Sunday, January 18, 2026

Bookshelf #13

This week's bookshelf is my IDW shelf...although, if you look closely, you'll pretty immediately realize there are a lot of comics on there that aren't from IDW too. 

To the left are my Teenage Mutant Ninja Turtles collections, the vast majority of which are from IDW. There are the first nine trade collections of writer Tom Waltz's run on the 2011-launched title ("Volume Five" of the Turtles' adventures), which is how long I stuck with it before I accepted that this particular reimagining just wasn't for me (Other fans obviously loved it, though, as Waltz kept writing the title for 64 issues after the last issue collected in Vol. 9). There are also all nine trade collections devoted to Sophie Campbell's run, which IDW relabeled as Teenage Mutant Ninja Turtles: Reborn for the trades. (These were much more my speed, but then, Campbell has been one of my favorite artists since I first encountered her work in 2006).

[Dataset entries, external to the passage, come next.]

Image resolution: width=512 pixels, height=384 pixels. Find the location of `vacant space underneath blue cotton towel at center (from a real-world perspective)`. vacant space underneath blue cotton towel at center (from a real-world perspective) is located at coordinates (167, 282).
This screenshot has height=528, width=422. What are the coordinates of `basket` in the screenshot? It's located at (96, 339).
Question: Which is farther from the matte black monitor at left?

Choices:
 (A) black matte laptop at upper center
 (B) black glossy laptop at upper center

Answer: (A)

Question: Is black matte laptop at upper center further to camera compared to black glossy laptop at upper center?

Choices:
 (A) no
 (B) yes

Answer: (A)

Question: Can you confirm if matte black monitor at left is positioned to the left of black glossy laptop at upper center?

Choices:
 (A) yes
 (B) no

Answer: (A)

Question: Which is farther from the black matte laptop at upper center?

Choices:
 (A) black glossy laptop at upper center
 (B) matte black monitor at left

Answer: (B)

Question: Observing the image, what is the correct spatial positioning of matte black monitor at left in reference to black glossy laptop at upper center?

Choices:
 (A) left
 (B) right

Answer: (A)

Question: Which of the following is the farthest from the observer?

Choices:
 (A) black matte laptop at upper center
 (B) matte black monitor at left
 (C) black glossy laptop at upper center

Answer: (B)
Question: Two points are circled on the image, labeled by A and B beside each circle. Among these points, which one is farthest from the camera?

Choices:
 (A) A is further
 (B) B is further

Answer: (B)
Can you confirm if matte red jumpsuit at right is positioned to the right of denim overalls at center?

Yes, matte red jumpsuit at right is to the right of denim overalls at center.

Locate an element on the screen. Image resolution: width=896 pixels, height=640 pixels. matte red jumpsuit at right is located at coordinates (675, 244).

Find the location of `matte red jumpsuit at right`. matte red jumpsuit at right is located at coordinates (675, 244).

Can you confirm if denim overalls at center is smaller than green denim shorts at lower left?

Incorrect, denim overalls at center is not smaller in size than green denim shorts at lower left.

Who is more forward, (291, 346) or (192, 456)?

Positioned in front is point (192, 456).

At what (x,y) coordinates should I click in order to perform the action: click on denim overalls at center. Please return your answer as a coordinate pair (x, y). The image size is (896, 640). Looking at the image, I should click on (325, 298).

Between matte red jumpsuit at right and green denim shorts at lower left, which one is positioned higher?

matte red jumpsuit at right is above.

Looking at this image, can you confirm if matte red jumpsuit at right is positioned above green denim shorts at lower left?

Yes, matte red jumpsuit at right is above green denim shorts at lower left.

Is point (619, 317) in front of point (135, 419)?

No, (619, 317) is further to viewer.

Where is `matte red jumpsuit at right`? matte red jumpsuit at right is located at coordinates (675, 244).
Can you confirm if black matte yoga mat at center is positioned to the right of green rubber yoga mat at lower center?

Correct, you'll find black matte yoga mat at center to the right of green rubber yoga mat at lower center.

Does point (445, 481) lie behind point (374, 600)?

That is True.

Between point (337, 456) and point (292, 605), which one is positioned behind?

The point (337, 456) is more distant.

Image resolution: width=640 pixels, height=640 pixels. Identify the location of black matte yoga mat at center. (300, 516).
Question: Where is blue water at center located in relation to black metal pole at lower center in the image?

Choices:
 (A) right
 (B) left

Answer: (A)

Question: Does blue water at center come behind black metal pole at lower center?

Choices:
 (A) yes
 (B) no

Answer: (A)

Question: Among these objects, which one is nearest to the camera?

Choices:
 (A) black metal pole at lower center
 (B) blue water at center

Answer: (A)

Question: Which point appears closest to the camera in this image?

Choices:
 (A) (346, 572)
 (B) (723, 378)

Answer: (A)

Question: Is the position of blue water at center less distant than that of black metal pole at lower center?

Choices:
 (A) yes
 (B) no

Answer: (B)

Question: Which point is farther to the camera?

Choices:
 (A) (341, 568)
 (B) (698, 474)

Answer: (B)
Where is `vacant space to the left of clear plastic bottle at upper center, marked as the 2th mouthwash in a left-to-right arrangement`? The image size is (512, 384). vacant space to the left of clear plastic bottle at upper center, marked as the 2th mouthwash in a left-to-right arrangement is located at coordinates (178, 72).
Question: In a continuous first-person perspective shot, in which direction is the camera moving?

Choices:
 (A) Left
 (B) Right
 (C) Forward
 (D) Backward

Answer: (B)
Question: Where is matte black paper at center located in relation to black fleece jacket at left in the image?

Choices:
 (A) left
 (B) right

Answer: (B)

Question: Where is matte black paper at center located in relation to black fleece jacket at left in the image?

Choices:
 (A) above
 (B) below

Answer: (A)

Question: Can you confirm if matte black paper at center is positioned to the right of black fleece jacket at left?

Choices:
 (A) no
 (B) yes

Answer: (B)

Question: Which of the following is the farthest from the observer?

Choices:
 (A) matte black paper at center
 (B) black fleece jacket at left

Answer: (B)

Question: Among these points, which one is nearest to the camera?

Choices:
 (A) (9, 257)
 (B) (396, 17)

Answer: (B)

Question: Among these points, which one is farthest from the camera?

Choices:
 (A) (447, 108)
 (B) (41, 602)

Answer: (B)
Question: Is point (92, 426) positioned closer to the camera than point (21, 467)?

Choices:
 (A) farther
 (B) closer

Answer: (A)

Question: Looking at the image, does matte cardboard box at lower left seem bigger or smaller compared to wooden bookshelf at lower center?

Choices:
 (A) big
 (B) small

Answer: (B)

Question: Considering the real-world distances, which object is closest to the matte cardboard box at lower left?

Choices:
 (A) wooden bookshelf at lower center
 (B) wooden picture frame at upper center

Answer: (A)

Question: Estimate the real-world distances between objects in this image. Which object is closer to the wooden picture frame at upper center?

And there are some of the mini-series that spun out of IDW's main TMNT series, including Turtles in Time, Black, White & Green, Bebop & Rocksteady Destroy Everything and The Last Ronin. Oh, and some crossovers, featuring Batman, the Ghostbusters, the Power Rangers and the latest Usagi Yojimo pairing with Stan Sakai's Usagi Yojimbo (2023's Wherewhen, written and drawn by Sakai himself). 

Then there are IDW collections of older TMNT comics, like the two volumes of the Image Comics series ("Volume Three"), rebranded as Urban Legends and Usagi Yojimbo/Teenage Mutant Ninja Turtles: The Complete Collection, which collected every Usagi/TMNT crossover between 1987 and 2017 (and the title of which was rendered inexact by the later release of Wherewhen). 

This shelf obviously seemed like the best place to put my other TMNT books then, like Mirage Studios' The Collected Teenage Mutant Ninja Turtles Vols. 1, 2, 3 and 5, The Collected Tales of the Teenage Mutant Ninja Turtles and Challenges (a Michael Dooley original graphic novel).

Oh, and Bodycount (Kevin Eastman and Simon Bisley's crazy Raphael/Casey Jones team-up). It was originally published serially by Image Comics and was finally collected in 2018, not by Image nor IDW, but by Top Shelf (which was, by that point, an imprint of IDW, I guess). 

I also stuck a handful of books from Mirage artists with the Turtles stuff. From Kevin Eastman, there's Fistful of Blood and Underwhere (both new collections of older material, repackaged and republished by IDW) and Kevin Eastman's Totally Twisted Tales (an anthology collection of short Eastman/Bisley collaborations published by Clover Press). And from Jim Lawson there's The Collected Paleo Tales of the Late CretaceousDragonfly and the crowd-funded Box City Wallops (Of Lawson's three books here, Paleo is the best; a must-read for anyone who loves dinosaurs and comics). 

To the right are a random assortment of other IDW trades. While Godzilla comics are the best represented, there's also the first volume of Jem and The Holograms (which is where I left off on the series; volume 2 is still on my to-read pile), Saved By The Bell, Tom Scioli's Go-Bots, IDW's repackaging of some old G.I. Joe and G.I. Joe/Transformers comics and, of course, all three volumes of Roger Langridge-written Popeye, which was an all-around incredible comic series. Oh, and IDW's gorgeous collection of Mike Mignola, John Nyberg and Roy Thomas' adaptation of Francis Ford Coppola's Bram Stoker's Dracula, originally published by Topps way back in 1992. 

Finally, on the far right is more non-IDW stuff, which I had originally put there due to the size of the books. Now that this shelf is full, I guess these should be moved whenever I get around to reorganizing all these shelves. 

These are five Street Angel books and Ronald Wimberly's excellent riff on Romeo and Juliet, Prince of Cats, all from Image (The publisher, as we saw before, didn't get its own shelf among these bookshelves, which were filled during my time in Mentor, roughly 2012-2024). 

While not everything on this shelf is necessarily a great comic—I remember being pretty underwhelmed by Mars Attacks IDW and Mars Attacks: Classics Obliterated, for example—there are a lot of great ones on it.